## ACTIVITY
Work through the entries below and show every line in which "signed" is found.

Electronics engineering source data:
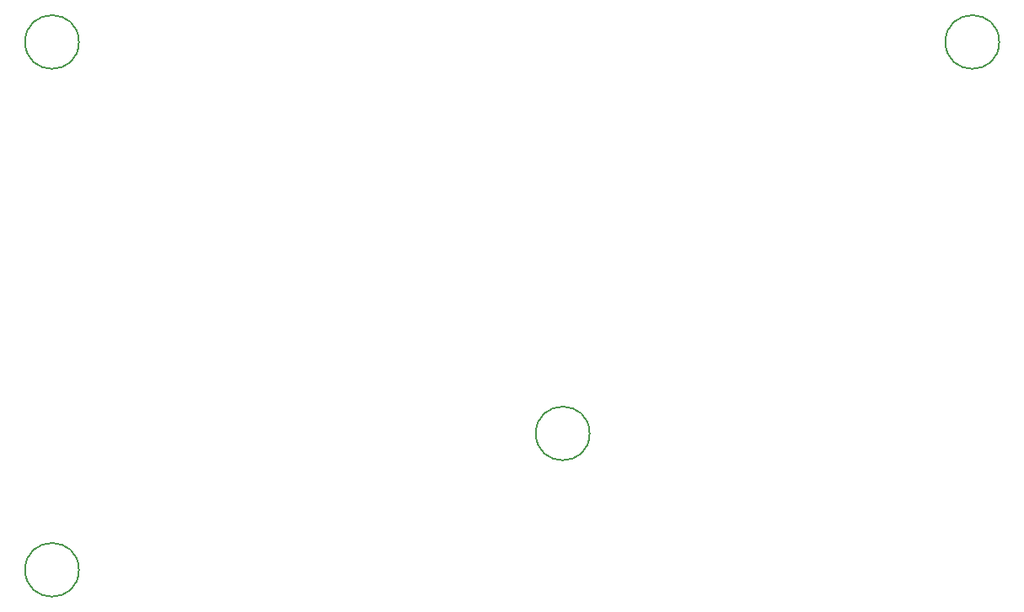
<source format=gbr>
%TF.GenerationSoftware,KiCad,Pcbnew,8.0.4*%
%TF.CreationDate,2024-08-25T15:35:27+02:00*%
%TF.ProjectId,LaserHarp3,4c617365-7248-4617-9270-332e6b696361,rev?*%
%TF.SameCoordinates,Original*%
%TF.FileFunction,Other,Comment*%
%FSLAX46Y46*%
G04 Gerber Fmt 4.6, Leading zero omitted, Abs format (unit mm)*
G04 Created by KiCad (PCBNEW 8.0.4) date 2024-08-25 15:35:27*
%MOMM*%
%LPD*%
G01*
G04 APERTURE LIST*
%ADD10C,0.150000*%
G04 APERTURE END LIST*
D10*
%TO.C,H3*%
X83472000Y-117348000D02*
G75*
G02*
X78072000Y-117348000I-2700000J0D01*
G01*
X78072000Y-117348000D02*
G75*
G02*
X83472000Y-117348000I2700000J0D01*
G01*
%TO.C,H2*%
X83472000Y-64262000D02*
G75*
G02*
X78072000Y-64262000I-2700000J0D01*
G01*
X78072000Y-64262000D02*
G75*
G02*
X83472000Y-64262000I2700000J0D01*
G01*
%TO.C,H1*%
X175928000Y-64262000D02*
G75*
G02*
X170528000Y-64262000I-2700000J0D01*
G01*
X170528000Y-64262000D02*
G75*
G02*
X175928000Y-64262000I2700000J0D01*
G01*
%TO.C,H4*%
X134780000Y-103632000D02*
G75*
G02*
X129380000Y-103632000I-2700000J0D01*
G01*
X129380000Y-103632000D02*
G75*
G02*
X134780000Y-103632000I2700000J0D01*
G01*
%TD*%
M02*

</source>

---

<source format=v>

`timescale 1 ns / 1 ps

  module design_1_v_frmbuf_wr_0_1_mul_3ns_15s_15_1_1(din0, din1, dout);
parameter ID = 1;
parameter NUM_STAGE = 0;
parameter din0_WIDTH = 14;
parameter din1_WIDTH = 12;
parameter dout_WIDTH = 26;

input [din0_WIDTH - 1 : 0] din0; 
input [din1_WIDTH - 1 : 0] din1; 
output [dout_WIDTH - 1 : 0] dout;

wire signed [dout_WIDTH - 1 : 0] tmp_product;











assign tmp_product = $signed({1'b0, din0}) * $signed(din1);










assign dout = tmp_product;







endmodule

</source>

## SOLUTION FOR THIS TASK
wire signed [dout_WIDTH - 1 : 0] tmp_product;
assign tmp_product = $signed({1'b0, din0}) * $signed(din1);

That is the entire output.